5016 Background: Building on previous discoveries studying AR status in plasma (Carreira S, Sci Transl Med 2014, Romanel A, Sci Transl Med 2015) and following a road-map for biomarker development, we aimed to clinically qualify AR status in chemotherapy-naïve mCRPC using an optimized multiplex droplet digital PCR (ddPCR) assay (Condeduca et al.;ASCO2017;Abstract#). Methods: Between February and November 2015, 98 asymptomatic or oligo-symptomatic chemotherapy-naïve mCRPC patients were recruited in 16 Spanish hospitals. Tissue and blood samples were required at study entry. Although initially designed to study the predictive value of TMPRSS2-ETS, data emerging after the trial was initiated led the group to prioritize alternative predefined exploratory biomarkers, including plasma ARand CTC characterization (Grande E. ESMO 2016 & Font A. et al; ASCO2017; Abstract #). Outcome measures included PSA-progression-free survival (sPFS), radiographic progression-free survival (rPFS) and overall survival (OS). Cox regression was used for survival analyses and Fisher’s exact test for PSA response. Results: Ninety-four patients had plasma DNA available for analysis. At baseline, AR gain was present in 11 pts (12%) and CTCs in 35 (37%). AR gain in CTC-positive and negative patients was 20% and 7%, respectively.
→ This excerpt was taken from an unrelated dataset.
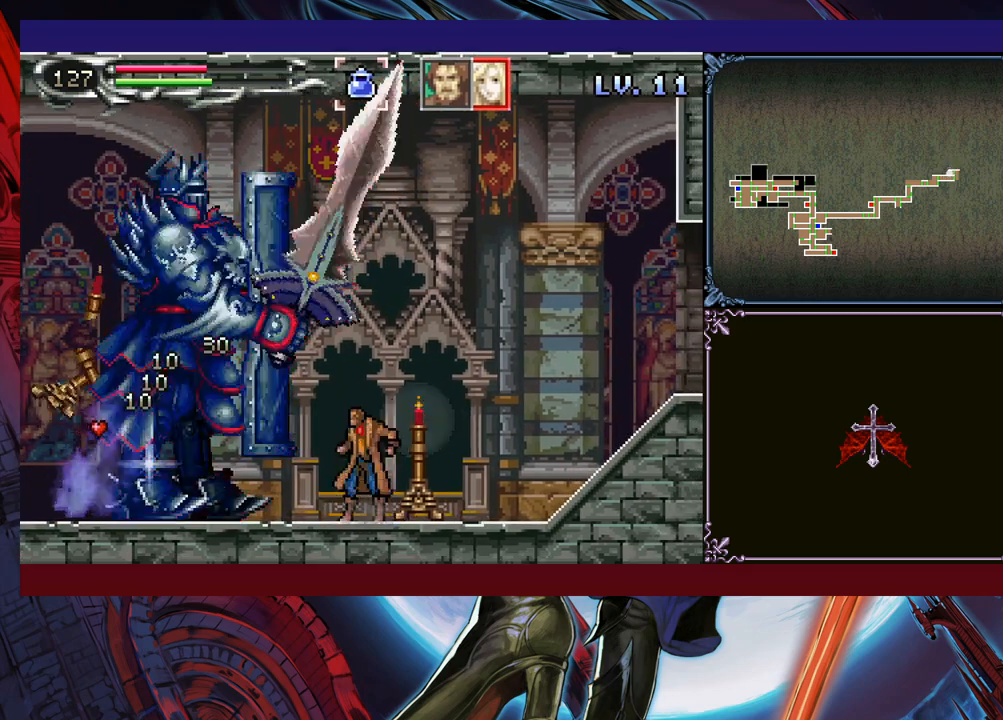
{"buttons": ["X"], "left_stick": "center", "events": [[50, "X", "up"], [100, "left_stick", "center"], [500, "X", "down"]]}
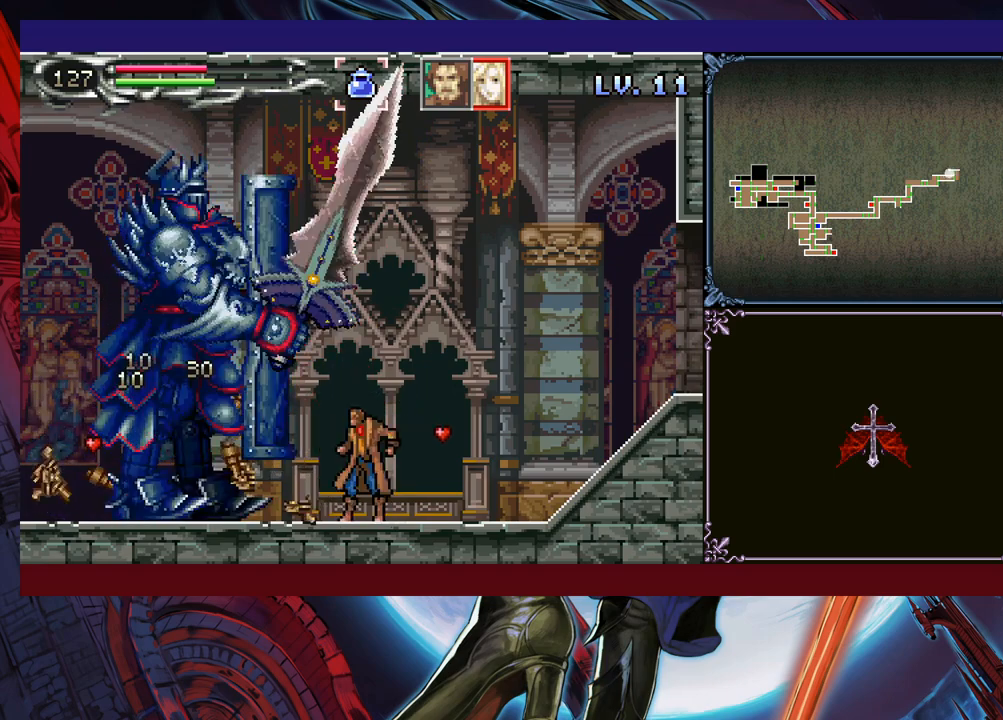
{"buttons": [], "left_stick": "center", "events": [[50, "X", "up"], [133, "X", "down"], [200, "X", "up"], [250, "X", "down"], [350, "X", "up"], [433, "X", "down"], [483, "X", "up"]]}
At first interim analysis and with a median follow-up of 10.6 months, detection of AR gain was associated with worse sPFS (median, 3.60 versus 15.5 m, HR, 4.33; 95% CI 1.94-9.68; P < 0.001), rPFS (median, 3.90 m versus not reached HR, 8.06; 95% CI, 3.26-19.93; P < 0.001) and OS (medians not reached, HR, 11.08; 95% CI, 2.16-56.95; P = 0.004). These results were independently associated in multivariate analysis including cfDNA and CTCs for all described endpoints. AR gain patients were less likely to have a ≥50% decline in PSA (OR, 4.93; 95% CI, 1.30-18.75; P = 0.025). Conclusions: Detection of AR gain in plasma using a robust multiplex ddPCR method predicts an adverse outcome in chemotherapy-naïve mCRPC. Further prospective randomized studies are warranted. Clinical trial information: NCT02288936.